On June 1, 2015, the U.S. Supreme Court decided the case of Bank of America v. Caulkett and held unanimously that a debtor in a Chapter 7 bankruptcy can not “strip” a junior lien. “Lien stripping,” a topic we have address previously, is this: When there is more than one lien on a piece of property, and the amount owned on the senior lien is greater than the value of that property, there is no equity present to secure the junior lien. Therefore, in a Chapter 13 case, the property owner can “strip” the junior lien, causing it to be treated as unsecured debt.

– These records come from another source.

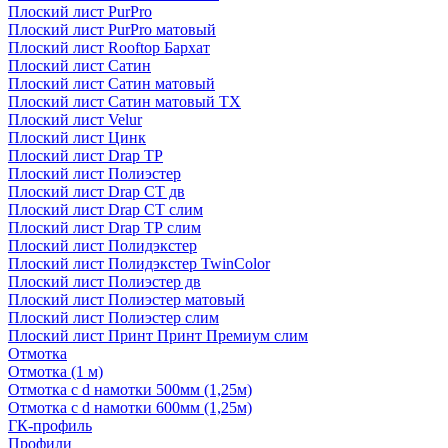
Плоский лист PurPro
Плоский лист PurPro матовый
Плоский лист Rooftop Бархат
Плоский лист Сатин
Плоский лист Сатин матовый
Плоский лист Сатин матовый TX
Плоский лист Velur
Плоский лист Цинк
Плоский лист Drap ТР
Плоский лист Полиэстер
Плоский лист Drap СТ дв
Плоский лист Drap СТ слим
Плоский лист Drap ТР слим
Плоский лист Полидэкстер
Плоский лист Полидэкстер TwinColor
Плоский лист Полиэстер дв
Плоский лист Полиэстер матовый
Плоский лист Полиэстер слим
Плоский лист Принт Принт Премиум слим
Отмотка
Отмотка (1 м)
Отмотка с d намотки 500мм (1,25м)
Отмотка с d намотки 600мм (1,25м)
ГК-профиль
Профили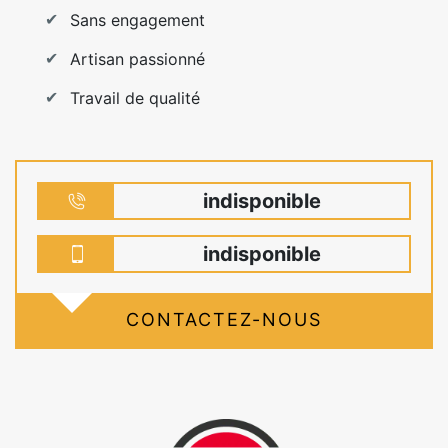
Sans engagement
Artisan passionné
Travail de qualité
indisponible
indisponible
CONTACTEZ-NOUS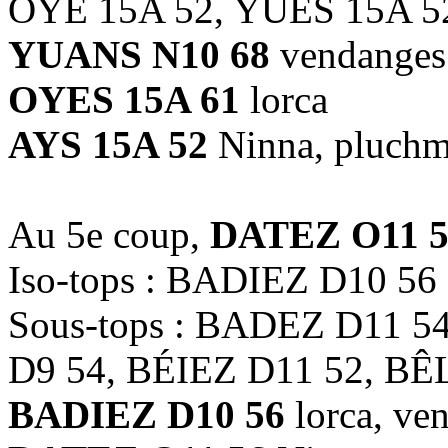
OYE 15A 52, YUES 15A 5
YUANS N10 68
vendanges
OYES 15A 61
lorca
AYS 15A 52
Ninna, pluch
Au 5e coup,
DATEZ O11 5
Iso-tops : BADIEZ D10 56
Sous-tops : BADEZ D11 5
D9 54, BÉIEZ D11 52, BÊ
BADIEZ D10 56
lorca, ve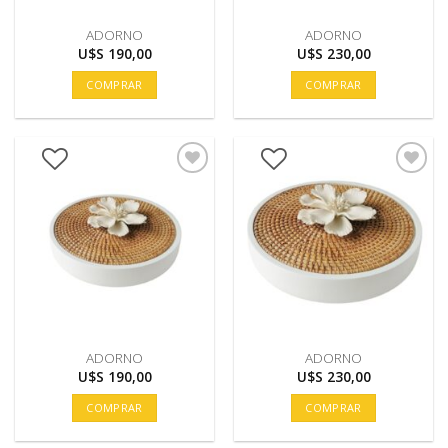
ADORNO
ADORNO
U$S
190,00
U$S
230,00
COMPRAR
COMPRAR
ADORNO
ADORNO
U$S
190,00
U$S
230,00
COMPRAR
COMPRAR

Prior to today’s decision, all of the Circuit Courts to have addressed this issue (besides the Eleventh Circuit) had held that the Bankruptcy Code does not permit such lien stripping in Chapter 7 cases. They relied (as did the decision today) on the Supreme Court’s holding in 1992’s Dewsnup v. Timm; Section 506(d) of the Code allows a lien to be voided when it secures a claim that is not an allowed, secured claim. And while no equity was present here to secure the claim, Dewsnup says that the existence of the lien categorizes it a secured. Case closed.
Interesting thing though: While the decision was unanimous, a single footnote in the middle of the opinion acknowledges that Dewsnup has been harshly criticized, but points out that the Debtors insisted that they were not asking it to be overruled. Kennedy, Breyer, & Sotomayor did not join in this footnote, which raises an interesting question: what would happen if a debtor did expressly ask Dewsnup be overruled?